**Your goal:**
An exact copy of the data below is required; return it in full.

───── Records provided

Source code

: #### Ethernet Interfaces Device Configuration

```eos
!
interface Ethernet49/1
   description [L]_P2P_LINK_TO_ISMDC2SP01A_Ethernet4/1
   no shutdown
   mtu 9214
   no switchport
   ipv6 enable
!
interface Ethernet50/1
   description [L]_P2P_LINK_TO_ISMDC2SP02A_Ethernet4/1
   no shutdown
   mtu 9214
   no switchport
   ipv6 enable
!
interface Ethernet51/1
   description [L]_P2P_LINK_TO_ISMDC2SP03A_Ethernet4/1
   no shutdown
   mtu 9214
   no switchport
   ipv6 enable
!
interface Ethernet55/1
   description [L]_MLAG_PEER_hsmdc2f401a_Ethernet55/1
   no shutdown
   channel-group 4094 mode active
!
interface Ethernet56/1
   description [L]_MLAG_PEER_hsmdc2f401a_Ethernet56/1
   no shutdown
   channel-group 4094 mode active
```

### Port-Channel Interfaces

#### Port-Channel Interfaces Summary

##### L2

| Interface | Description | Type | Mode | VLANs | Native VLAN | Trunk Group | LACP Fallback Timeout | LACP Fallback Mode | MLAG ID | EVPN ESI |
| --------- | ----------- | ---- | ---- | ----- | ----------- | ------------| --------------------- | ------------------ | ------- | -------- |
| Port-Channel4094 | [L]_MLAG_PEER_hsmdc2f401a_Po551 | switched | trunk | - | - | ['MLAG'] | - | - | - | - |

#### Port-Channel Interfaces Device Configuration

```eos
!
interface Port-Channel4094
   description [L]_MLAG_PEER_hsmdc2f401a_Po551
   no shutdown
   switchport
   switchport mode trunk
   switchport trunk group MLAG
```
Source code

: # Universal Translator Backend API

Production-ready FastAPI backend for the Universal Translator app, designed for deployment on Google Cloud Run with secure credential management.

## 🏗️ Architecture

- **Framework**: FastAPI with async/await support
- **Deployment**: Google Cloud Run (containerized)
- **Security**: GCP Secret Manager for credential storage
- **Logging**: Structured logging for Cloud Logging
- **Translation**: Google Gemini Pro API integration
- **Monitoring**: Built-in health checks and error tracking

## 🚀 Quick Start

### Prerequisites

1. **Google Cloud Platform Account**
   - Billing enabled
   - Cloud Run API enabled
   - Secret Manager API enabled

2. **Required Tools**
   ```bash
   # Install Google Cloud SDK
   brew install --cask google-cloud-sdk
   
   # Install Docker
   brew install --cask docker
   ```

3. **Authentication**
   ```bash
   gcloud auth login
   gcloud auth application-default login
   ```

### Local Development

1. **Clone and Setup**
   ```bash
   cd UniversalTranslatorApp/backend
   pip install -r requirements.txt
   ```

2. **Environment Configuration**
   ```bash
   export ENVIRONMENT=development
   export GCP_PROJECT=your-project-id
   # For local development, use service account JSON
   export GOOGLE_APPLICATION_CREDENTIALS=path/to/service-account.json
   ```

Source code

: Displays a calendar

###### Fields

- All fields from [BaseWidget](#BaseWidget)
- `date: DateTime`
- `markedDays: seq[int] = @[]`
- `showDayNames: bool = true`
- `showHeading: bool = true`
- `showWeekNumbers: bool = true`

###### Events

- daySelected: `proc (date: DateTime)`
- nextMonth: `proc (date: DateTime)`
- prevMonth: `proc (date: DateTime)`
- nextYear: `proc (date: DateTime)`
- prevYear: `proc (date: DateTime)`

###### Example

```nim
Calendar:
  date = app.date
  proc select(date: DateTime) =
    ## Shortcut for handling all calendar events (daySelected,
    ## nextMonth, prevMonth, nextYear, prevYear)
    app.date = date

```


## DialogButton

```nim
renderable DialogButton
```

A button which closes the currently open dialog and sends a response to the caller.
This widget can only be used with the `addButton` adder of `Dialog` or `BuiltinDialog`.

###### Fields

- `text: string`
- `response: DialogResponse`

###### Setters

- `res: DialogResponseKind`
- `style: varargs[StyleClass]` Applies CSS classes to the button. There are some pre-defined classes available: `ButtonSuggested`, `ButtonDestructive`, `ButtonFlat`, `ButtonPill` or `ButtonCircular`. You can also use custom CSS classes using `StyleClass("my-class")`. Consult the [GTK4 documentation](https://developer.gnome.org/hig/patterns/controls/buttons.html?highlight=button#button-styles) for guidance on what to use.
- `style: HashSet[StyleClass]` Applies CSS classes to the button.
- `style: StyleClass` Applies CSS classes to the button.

──────────

**Exercise answer:**
Source code

: #### Ethernet Interfaces Device Configuration

```eos
!
interface Ethernet49/1
   description [L]_P2P_LINK_TO_ISMDC2SP01A_Ethernet4/1
   no shutdown
   mtu 9214
   no switchport
   ipv6 enable
!
interface Ethernet50/1
   description [L]_P2P_LINK_TO_ISMDC2SP02A_Ethernet4/1
   no shutdown
   mtu 9214
   no switchport
   ipv6 enable
!
interface Ethernet51/1
   description [L]_P2P_LINK_TO_ISMDC2SP03A_Ethernet4/1
   no shutdown
   mtu 9214
   no switchport
   ipv6 enable
!
interface Ethernet55/1
   description [L]_MLAG_PEER_hsmdc2f401a_Ethernet55/1
   no shutdown
   channel-group 4094 mode active
!
interface Ethernet56/1
   description [L]_MLAG_PEER_hsmdc2f401a_Ethernet56/1
   no shutdown
   channel-group 4094 mode active
```

### Port-Channel Interfaces

#### Port-Channel Interfaces Summary

##### L2

| Interface | Description | Type | Mode | VLANs | Native VLAN | Trunk Group | LACP Fallback Timeout | LACP Fallback Mode | MLAG ID | EVPN ESI |
| --------- | ----------- | ---- | ---- | ----- | ----------- | ------------| --------------------- | ------------------ | ------- | -------- |
| Port-Channel4094 | [L]_MLAG_PEER_hsmdc2f401a_Po551 | switched | trunk | - | - | ['MLAG'] | - | - | - | - |

#### Port-Channel Interfaces Device Configuration

```eos
!
interface Port-Channel4094
   description [L]_MLAG_PEER_hsmdc2f401a_Po551
   no shutdown
   switchport
   switchport mode trunk
   switchport trunk group MLAG
```
Source code

: # Universal Translator Backend API

Production-ready FastAPI backend for the Universal Translator app, designed for deployment on Google Cloud Run with secure credential management.

## 🏗️ Architecture

- **Framework**: FastAPI with async/await support
- **Deployment**: Google Cloud Run (containerized)
- **Security**: GCP Secret Manager for credential storage
- **Logging**: Structured logging for Cloud Logging
- **Translation**: Google Gemini Pro API integration
- **Monitoring**: Built-in health checks and error tracking

## 🚀 Quick Start

### Prerequisites

1. **Google Cloud Platform Account**
   - Billing enabled
   - Cloud Run API enabled
   - Secret Manager API enabled

2. **Required Tools**
   ```bash
   # Install Google Cloud SDK
   brew install --cask google-cloud-sdk
   
   # Install Docker
   brew install --cask docker
   ```

3. **Authentication**
   ```bash
   gcloud auth login
   gcloud auth application-default login
   ```

### Local Development

1. **Clone and Setup**
   ```bash
   cd UniversalTranslatorApp/backend
   pip install -r requirements.txt
   ```

2. **Environment Configuration**
   ```bash
   export ENVIRONMENT=development
   export GCP_PROJECT=your-project-id
   # For local development, use service account JSON
   export GOOGLE_APPLICATION_CREDENTIALS=path/to/service-account.json
   ```

Source code

: Displays a calendar

###### Fields

- All fields from [BaseWidget](#BaseWidget)
- `date: DateTime`
- `markedDays: seq[int] = @[]`
- `showDayNames: bool = true`
- `showHeading: bool = true`
- `showWeekNumbers: bool = true`

###### Events

- daySelected: `proc (date: DateTime)`
- nextMonth: `proc (date: DateTime)`
- prevMonth: `proc (date: DateTime)`
- nextYear: `proc (date: DateTime)`
- prevYear: `proc (date: DateTime)`

###### Example

```nim
Calendar:
  date = app.date
  proc select(date: DateTime) =
    ## Shortcut for handling all calendar events (daySelected,
    ## nextMonth, prevMonth, nextYear, prevYear)
    app.date = date

```


## DialogButton

```nim
renderable DialogButton
```

A button which closes the currently open dialog and sends a response to the caller.
This widget can only be used with the `addButton` adder of `Dialog` or `BuiltinDialog`.

###### Fields

- `text: string`
- `response: DialogResponse`

###### Setters

- `res: DialogResponseKind`
- `style: varargs[StyleClass]` Applies CSS classes to the button. There are some pre-defined classes available: `ButtonSuggested`, `ButtonDestructive`, `ButtonFlat`, `ButtonPill` or `ButtonCircular`. You can also use custom CSS classes using `StyleClass("my-class")`. Consult the [GTK4 documentation](https://developer.gnome.org/hig/patterns/controls/buttons.html?highlight=button#button-styles) for guidance on what to use.
- `style: HashSet[StyleClass]` Applies CSS classes to the button.
- `style: StyleClass` Applies CSS classes to the button.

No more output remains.